── RECORDS FOR THIS TASK ──

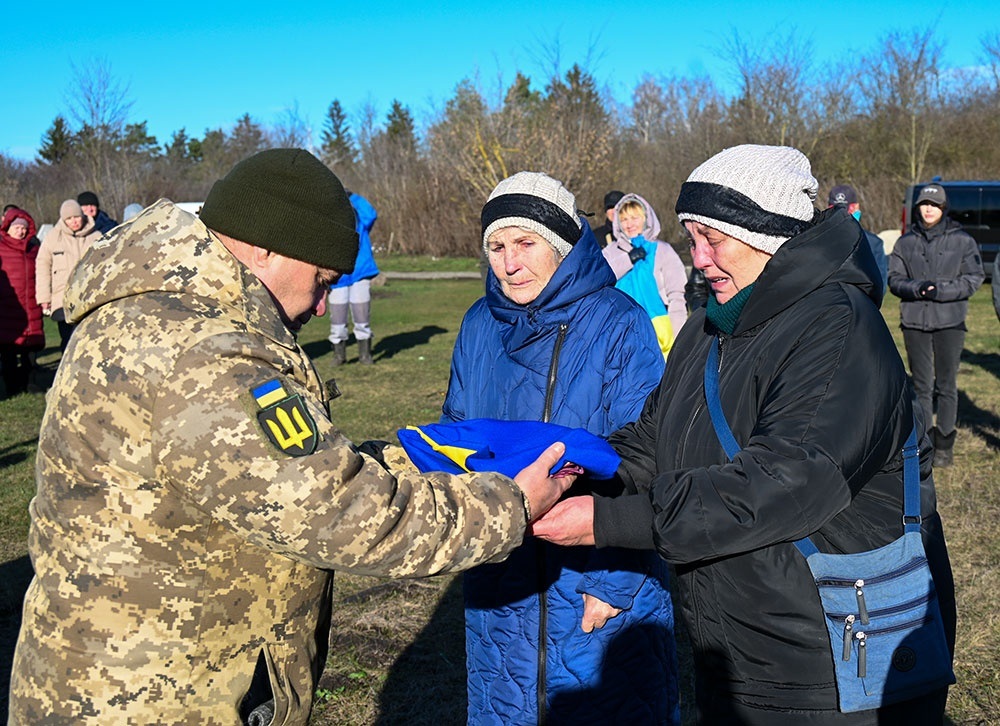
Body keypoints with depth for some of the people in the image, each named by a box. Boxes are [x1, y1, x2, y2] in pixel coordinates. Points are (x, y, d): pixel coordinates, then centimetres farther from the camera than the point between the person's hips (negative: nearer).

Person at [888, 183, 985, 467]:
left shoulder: (962, 240, 2)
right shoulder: (905, 242, 8)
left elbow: (975, 278, -1)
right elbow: (894, 279, 5)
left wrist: (942, 290, -15)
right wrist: (917, 288, -15)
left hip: (950, 321, -2)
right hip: (914, 321, 2)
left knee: (946, 384, 1)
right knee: (921, 385, 7)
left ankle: (944, 444, 11)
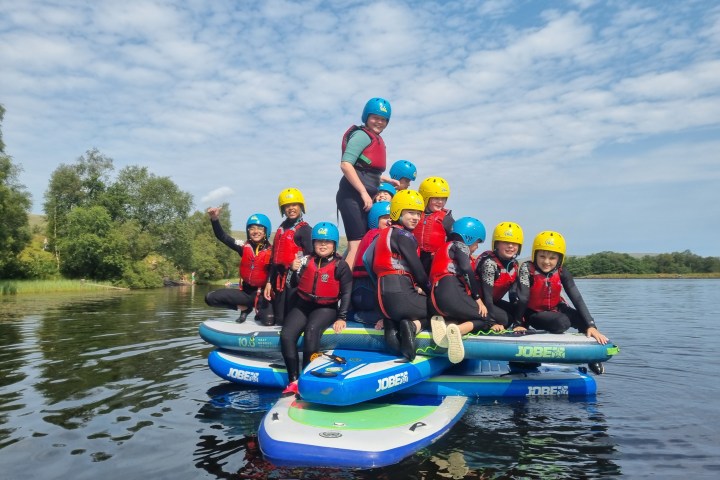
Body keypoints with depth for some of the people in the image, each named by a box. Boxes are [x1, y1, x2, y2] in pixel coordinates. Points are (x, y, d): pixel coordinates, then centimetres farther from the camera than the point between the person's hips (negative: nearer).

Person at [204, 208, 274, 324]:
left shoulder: (271, 252, -10)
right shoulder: (244, 247, -2)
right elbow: (222, 236, -10)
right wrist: (215, 219, -26)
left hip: (262, 293, -3)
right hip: (245, 291, 4)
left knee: (268, 322, -26)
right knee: (210, 298, -7)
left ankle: (261, 313, 14)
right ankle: (245, 308, 9)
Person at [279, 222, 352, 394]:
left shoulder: (340, 265, -4)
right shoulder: (306, 260, 6)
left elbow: (346, 293, -4)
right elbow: (294, 285, 9)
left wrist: (341, 317, -10)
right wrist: (294, 271, -11)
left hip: (326, 308, -4)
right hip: (303, 305, 4)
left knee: (311, 331, -33)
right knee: (286, 335, -20)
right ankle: (293, 381, -18)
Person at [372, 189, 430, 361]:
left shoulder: (385, 233, 21)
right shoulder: (403, 235, -6)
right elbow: (417, 268, -7)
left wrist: (416, 288, 15)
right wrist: (429, 290, 12)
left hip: (385, 297, 8)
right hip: (400, 294, -8)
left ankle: (392, 326, -4)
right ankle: (413, 326, -13)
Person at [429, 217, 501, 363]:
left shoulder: (443, 249, 36)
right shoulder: (459, 245, 10)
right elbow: (466, 270, -8)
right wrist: (478, 298, -5)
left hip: (438, 299, 8)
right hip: (452, 292, -8)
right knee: (485, 318, 3)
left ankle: (444, 323, -15)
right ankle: (457, 329, -26)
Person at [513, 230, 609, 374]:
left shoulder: (562, 273, -14)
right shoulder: (527, 269, -26)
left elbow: (577, 299, -21)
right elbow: (522, 298, -28)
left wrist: (591, 326, -29)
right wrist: (518, 323, -27)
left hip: (556, 309, 4)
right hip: (534, 314, -4)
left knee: (585, 321, -16)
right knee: (562, 323, -32)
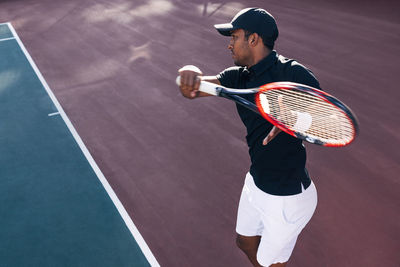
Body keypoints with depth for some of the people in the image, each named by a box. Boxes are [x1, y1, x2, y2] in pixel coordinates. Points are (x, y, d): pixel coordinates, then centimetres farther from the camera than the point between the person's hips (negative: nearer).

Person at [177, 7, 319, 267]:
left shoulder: (293, 73, -21)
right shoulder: (239, 77, -1)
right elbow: (192, 89, -12)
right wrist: (190, 73, -35)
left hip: (288, 199, -7)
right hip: (255, 183, 7)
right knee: (246, 243, 28)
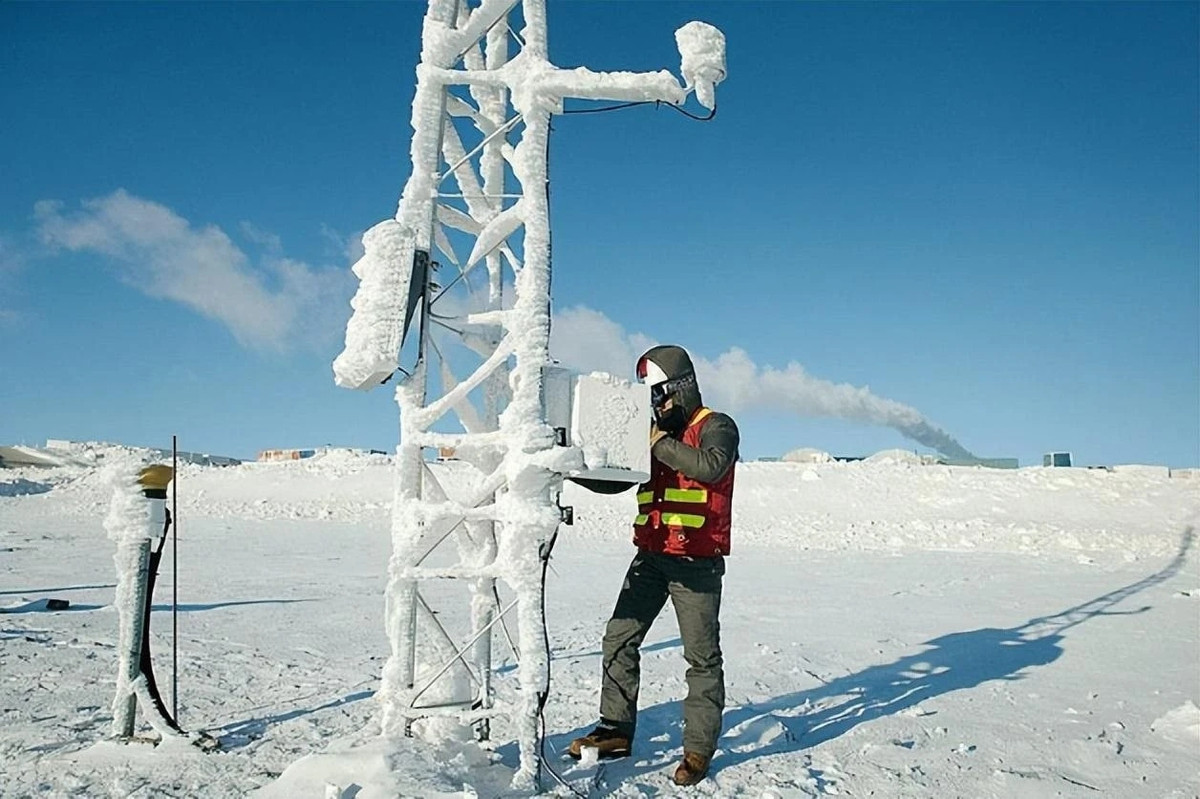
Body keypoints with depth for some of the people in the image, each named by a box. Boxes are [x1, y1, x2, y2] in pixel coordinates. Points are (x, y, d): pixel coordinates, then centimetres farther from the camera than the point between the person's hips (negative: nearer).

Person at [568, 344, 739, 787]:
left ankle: (699, 747, 10)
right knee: (619, 639, 6)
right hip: (651, 556, 7)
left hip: (696, 562, -7)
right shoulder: (654, 432, 15)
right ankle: (616, 730, 17)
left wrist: (662, 443, -21)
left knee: (701, 656, 1)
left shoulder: (716, 426, -4)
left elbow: (711, 466, -26)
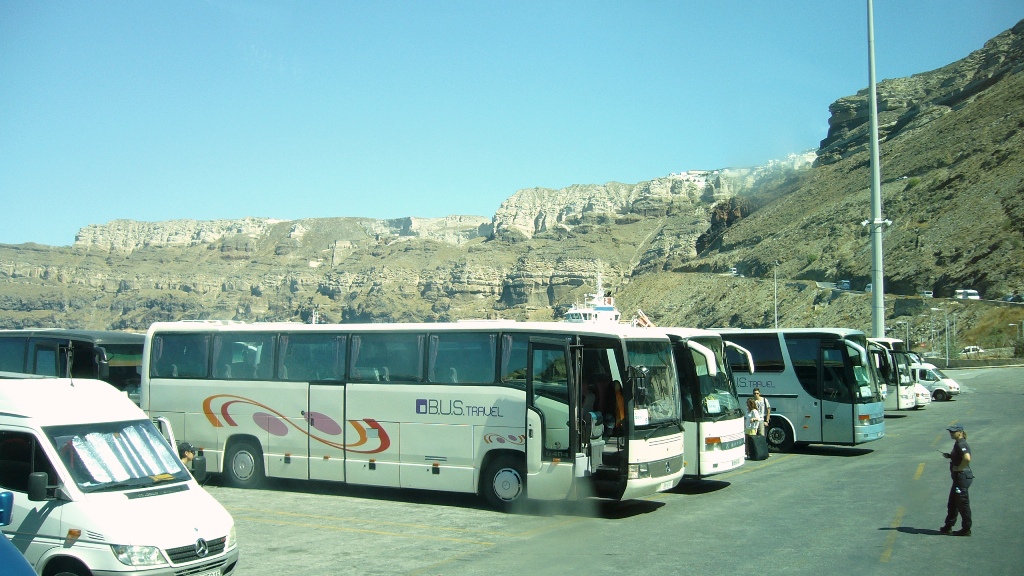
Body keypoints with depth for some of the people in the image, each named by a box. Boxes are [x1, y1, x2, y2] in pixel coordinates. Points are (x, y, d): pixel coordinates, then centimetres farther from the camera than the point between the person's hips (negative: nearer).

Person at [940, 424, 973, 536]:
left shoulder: (961, 444, -18)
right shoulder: (958, 444, 13)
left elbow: (967, 458, -32)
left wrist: (959, 468, -20)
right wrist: (949, 456, 9)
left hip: (962, 476, -11)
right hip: (958, 477, 11)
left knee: (963, 504, -1)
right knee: (952, 503, 16)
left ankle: (966, 529, 8)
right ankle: (948, 527, 24)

───

● **REQUIRED ACTION**
Present the material as a Markdown table with the columns "No." and "Entry," starting at the line that contains "right shoulder: (958, 444, 13)" and ending at the last line of the material. Number each line in order and skip any blank lines.

● **EXERCISE RESULT**
| No. | Entry |
|---|---|
| 1 | right shoulder: (958, 444, 13) |
| 2 | left elbow: (967, 458, -32) |
| 3 | left wrist: (959, 468, -20) |
| 4 | right wrist: (949, 456, 9) |
| 5 | left hip: (962, 476, -11) |
| 6 | right hip: (958, 477, 11) |
| 7 | left knee: (963, 504, -1) |
| 8 | right knee: (952, 503, 16) |
| 9 | left ankle: (966, 529, 8) |
| 10 | right ankle: (948, 527, 24) |